Looking confused, she reached up and loosened the right strap.

“Left!”

“Sorry, sorry, always had trouble with —
sorry, Brad, always had trouble…” She switched to the left, fumbled, lowered.

The camera moved in on smooth, golden shoulder. Drew back to a full-body view.

Fifteen seconds passed.

“You’ve got a beautiful torso.”

“Thanks, Brad.”

“Know what a torso is?”

“The body —
Brad.”

“The upper body. Yours is classical. You’re very lucky.”

“Thanks, Brad.”

“Think you’ve also got talent?”

“Umm, I hope so —
Brad.

“Oh, c’mon, let’s hear some insouciance, some confidence, some superstar can-do
attitude.

Blue eyes batted. The girl sat up straight, tossed her hair. Pumped a fist and shouted. “I’m the best! Brad!”

“Up for anything?”

“Sure. Brad.”

“Well, that’s good.”

Five seconds. Then: clang clang. Thud thud thud thud thud.

Noise from behind made the girl turn.

“Don’t move,” barked Brad.

The girl froze.

“Here’s your costar.”

“I —
umm —
oh —
didn’t know there was going to be—”

“A star’s got to be up for anything.”

The girl’s head began to swivel again. Froze, once more, responding to a command that never came.

“Good,” soothed Brad. “You’re learning.”

The girl licked her lips and smiled.

The gray behind her turned flesh-colored.

Hirsute expanse of chest and belly. Tattooed arms.
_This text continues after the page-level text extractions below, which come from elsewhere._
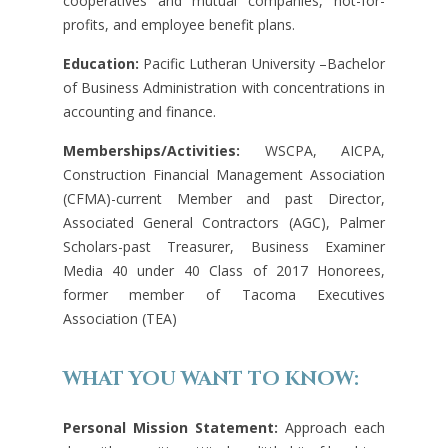
cooperatives and mutual companies, not-for-
profits, and employee benefit plans.
Education:
Pacific Lutheran University –Bachelor
of Business Administration with concentrations in
accounting and finance.
Memberships/Activities:
WSCPA, AICPA,
Construction Financial Management Association
(CFMA)-current Member and past Director,
Associated General Contractors (AGC), Palmer
Scholars-past Treasurer, Business Examiner
Media 40 under 40 Class of 2017 Honorees,
former member of Tacoma Executives
Association (TEA)
WHAT YOU WANT TO KNOW:
Personal Mission Statement:
Approach each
The camera trailed lower to a bearish clump of pubic hair. A limp penis dangled inches from the girl’s cheek.

The girl’s shoulders stiffened.

“I —
uh—”

“Relax,” said Brad Dowd. “Remember what Nora taught you about improv.”

“But —
sure. Brad.”

“Remain perfectly still —
think body control…
that’s
a good girl.”

The hairy bulk pulsated. Tattoos jumped.

The camera panned up to a sweat-glossed dinner-plate face. Frizzy muttonchops. Clipped mustache.